Monday, August 24, 2015

What help does Calypso give Odysseus in The Odyssey?

Calypso helps Odysseus by first agreeing to set him free, and then by promising him a raft and provisions for his journey home.

By way of the messenger Hermes, Zeus orders Calypso to free Odysseus. Calypso rails against the male gods who take mortals for wives, but are angered when the female gods take a mortal man. Nevertheless, she obeys. When she finds the unhappy Odysseus crying as the



                     ...sweet days of his lifetime
were running out in anguish over his exile,
for long ago the nymph had ceased to please.



Calypso approaches Odysseus, telling him to calm himself:



"Here you need grieve no more.... 
                  I have pondered it,
and I shall help you go."



Then, she takes him into her cave, where she has her serving maids bring him food. Still, she tries to convince Odysseus to stay, telling him of the dangers of the sea and offering to make him immortal is he stays. Much like the jealous woman, she asks Odysseus if she is less desirable than the wife for whom he pines. Odysseus calms her by saying that she has no reason for jealousy as Penelope is but a mortal, also. Offering his main desire to leave her as wishing to return home, he says,



                             "...Yet it is true, each day
I long for home, long for the sight of home..."



Thus, able to not offend Calypso by arguing that it is his home he misses more than his wife, he is allowed to construct a raft and set sail, although she watches him depart with great sadness. Moreover, just as Calypso has warned, Odysseus finds himself on a dangerous sea because the god Poseidon has generated a storm that destroys the raft. Fortunately, however, the goddess Ino comes to his rescue, by providing Odysseus with a veil that keeps him safe after his raft is wrecked.
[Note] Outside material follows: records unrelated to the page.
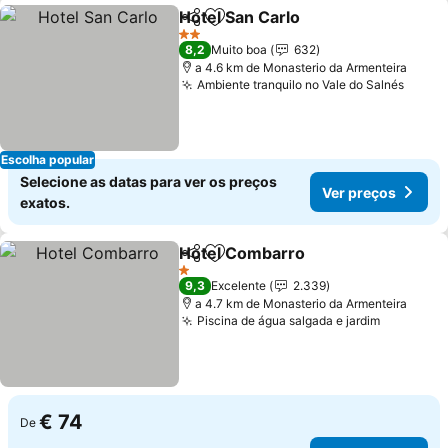
Hotel San Carlo
Partilhar
Adicionar aos favoritos
Ver preços
2 Estrelas
8,2
Muito boa
632
a 4.6 km de Monasterio da Armenteira
Ambiente tranquilo no Vale do Salnés
Ver p
Escolha popular
Selecione as datas para ver os preços
Ver preços
exatos.
Hotel Combarro
Partilhar
Adicionar aos favoritos
Ver preço
1 Estrelas
9,3
Excelente
2.339
a 4.7 km de Monasterio da Armenteira
Piscina de água salgada e jardim
Ver preç
€ 74
De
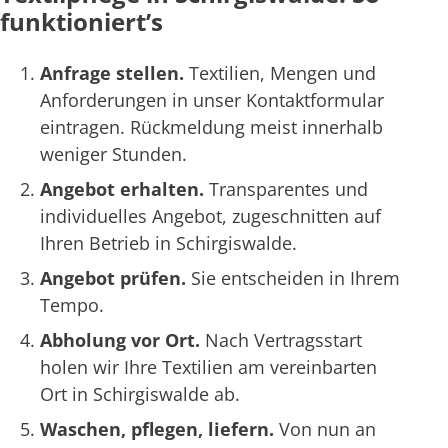
funktioniert’s
Anfrage stellen.
Textilien, Mengen und
Anforderungen in unser Kontaktformular
eintragen. Rückmeldung meist innerhalb
weniger Stunden.
Angebot erhalten.
Transparentes und
individuelles Angebot, zugeschnitten auf
Ihren Betrieb in Schirgiswalde.
Angebot prüfen.
Sie entscheiden in Ihrem
Tempo.
Abholung vor Ort.
Nach Vertragsstart
holen wir Ihre Textilien am vereinbarten
Ort in Schirgiswalde ab.
Waschen, pflegen, liefern.
Von nun an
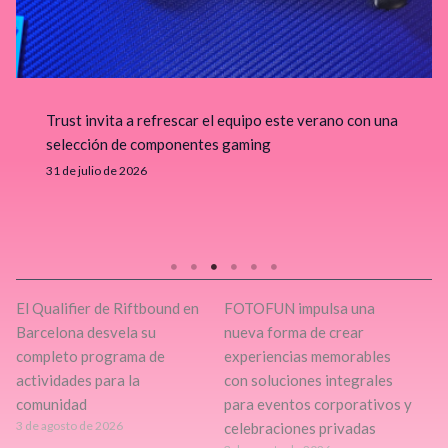
Music Meets Tourism organiza una acción de
protesta en las Dunas de Maspalomas
29 de julio de 2026
El Qualifier de Riftbound en
FOTOFUN impulsa una
Barcelona desvela su
nueva forma de crear
completo programa de
experiencias memorables
actividades para la
con soluciones integrales
comunidad
para eventos corporativos y
3 de agosto de 2026
celebraciones privadas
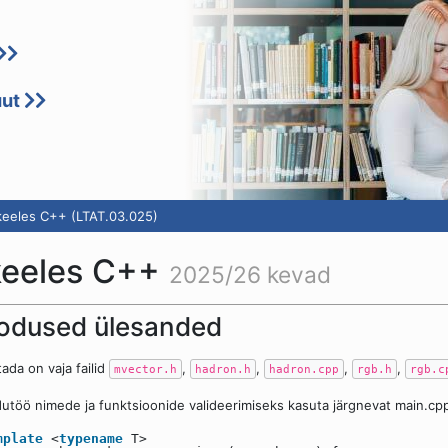
uut
eeles C++ (LTAT.03.025)
keeles C++
2025/26 kevad
odused ülesanded
tada on vaja failid
,
,
,
,
mvector.h
hadron.h
hadron.cpp
rgb.h
rgb.c
utöö nimede ja funktsioonide valideerimiseks kasuta järgnevat main.cpp 
mplate
<
typename
T>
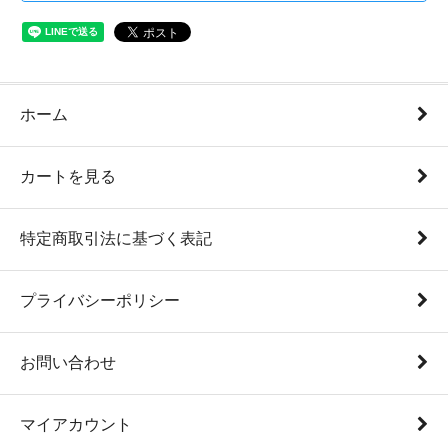
ホーム
カートを見る
特定商取引法に基づく表記
プライバシーポリシー
お問い合わせ
マイアカウント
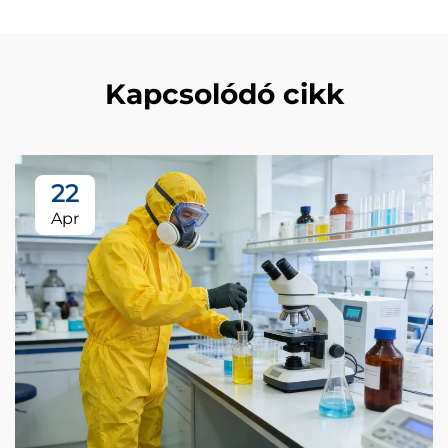
Kapcsolódó cikk
22
Apr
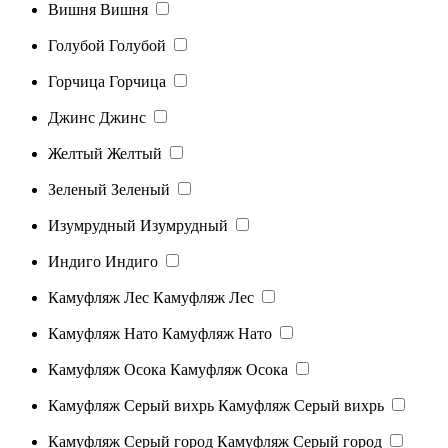
Вишня
Вишня
Голубой
Голубой
Горчица
Горчица
Джинс
Джинс
Желтый
Желтый
Зеленый
Зеленый
Изумрудный
Изумрудный
Индиго
Индиго
Камуфляж Лес
Камуфляж Лес
Камуфляж Нато
Камуфляж Нато
Камуфляж Осока
Камуфляж Осока
Камуфляж Серый вихрь
Камуфляж Серый вихрь
Камуфляж Серый город
Камуфляж Серый город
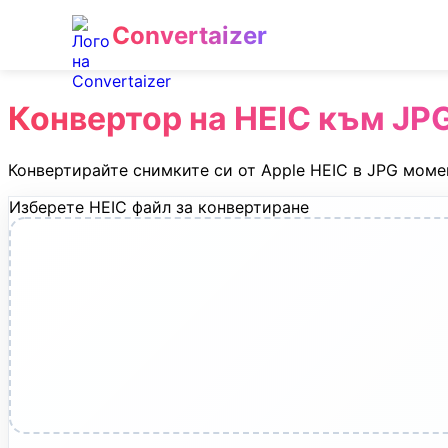
Convertaizer
Конвертор на HEIC към JP
Конвертирайте снимките си от Apple HEIC в JPG моме
Изберете HEIC файл за конвертиране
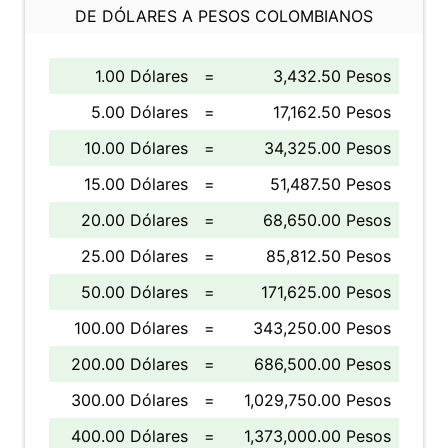
DE DÓLARES A PESOS COLOMBIANOS
1.00 Dólares
=
3,432.50 Pesos
5.00 Dólares
=
17,162.50 Pesos
10.00 Dólares
=
34,325.00 Pesos
15.00 Dólares
=
51,487.50 Pesos
20.00 Dólares
=
68,650.00 Pesos
25.00 Dólares
=
85,812.50 Pesos
50.00 Dólares
=
171,625.00 Pesos
100.00 Dólares
=
343,250.00 Pesos
200.00 Dólares
=
686,500.00 Pesos
300.00 Dólares
=
1,029,750.00 Pesos
400.00 Dólares
=
1,373,000.00 Pesos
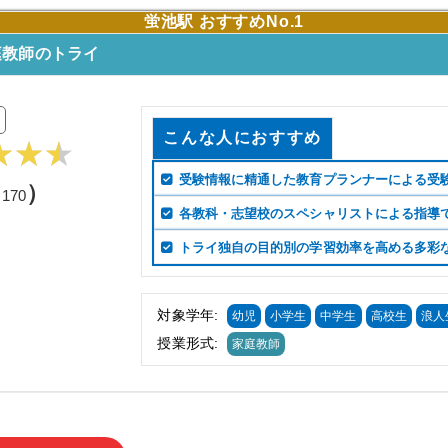
蛍池駅 おすすめNo.1
庭教師のトライ
こんな人におすすめ
受験情報に精通した教育プランナーによる受
（
）
170
各教科・志望校のスペシャリストによる指導
トライ独自の目的別の学習効率を高める多彩
対象学年:
幼児
小学生
中学生
高校生
浪人
授業形式:
家庭教師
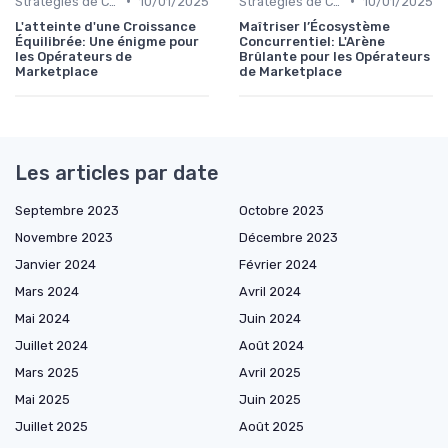
•
•
Stratégies de Croissance
10/01/2025
Stratégies de Croissance
10/01/2025
L'atteinte d'une Croissance
Maîtriser l’Écosystème
Équilibrée: Une énigme pour
Concurrentiel: L'Arène
les Opérateurs de
Brûlante pour les Opérateurs
Marketplace
de Marketplace
Les articles par date
Septembre 2023
Octobre 2023
Novembre 2023
Décembre 2023
Janvier 2024
Février 2024
Mars 2024
Avril 2024
Mai 2024
Juin 2024
Juillet 2024
Août 2024
Mars 2025
Avril 2025
Mai 2025
Juin 2025
Juillet 2025
Août 2025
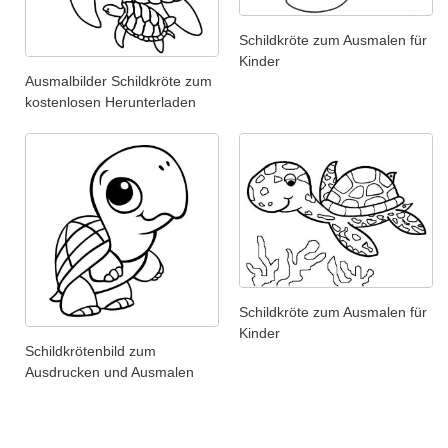
Schildkröte zum Ausmalen für
Kinder
Ausmalbilder Schildkröte zum
kostenlosen Herunterladen
Schildkröte zum Ausmalen für
Kinder
Schildkrötenbild zum
Ausdrucken und Ausmalen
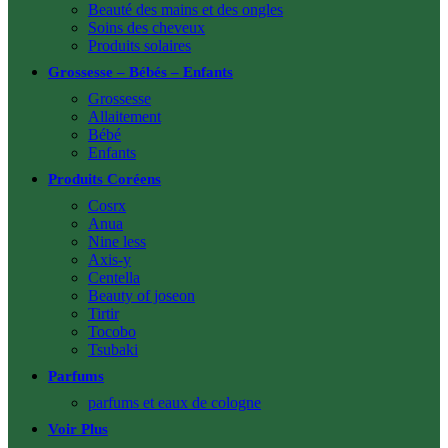
Beauté des mains et des ongles
Soins des cheveux
Produits solaires
Grossesse – Bébés – Enfants
Grossesse
Allaitement
Bébé
Enfants
Produits Coréens
Cosrx
Anua
Nine less
Axis-y
Centella
Beauty of joseon
Tirtir
Tocobo
Tsubaki
Parfums
parfums et eaux de cologne
Voir Plus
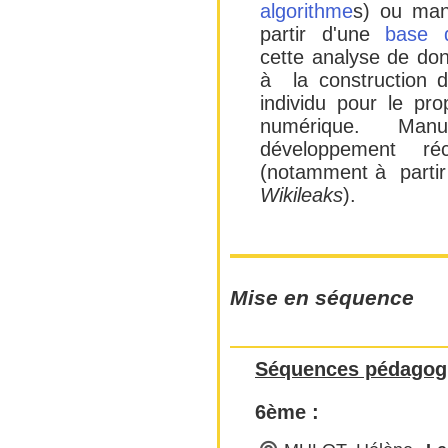
algorithme
s) ou man
partir d'une
base 
cette analyse de do
à la construction d
individu pour le pro
numérique. Manu
développement 
(notamment à partir
Wikileaks
).
Mise en séquence
Séquences pédagog
6ème :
After eighteen days at sea, having been flung farther out and against jagged rocks, Odysseus again meets with good fortune as Athena intervenes along with a sea nymph. They, then, direct his course. At last, Odysseus finds a river that flows up to the coast of the island of Scheria. There he hides himself in a pile of leaves. Exhausted by this final effort, Odysseus throws off the protective veil given him by Ino as she has instructed him, and Athena "showered sleep/ that his distress should end."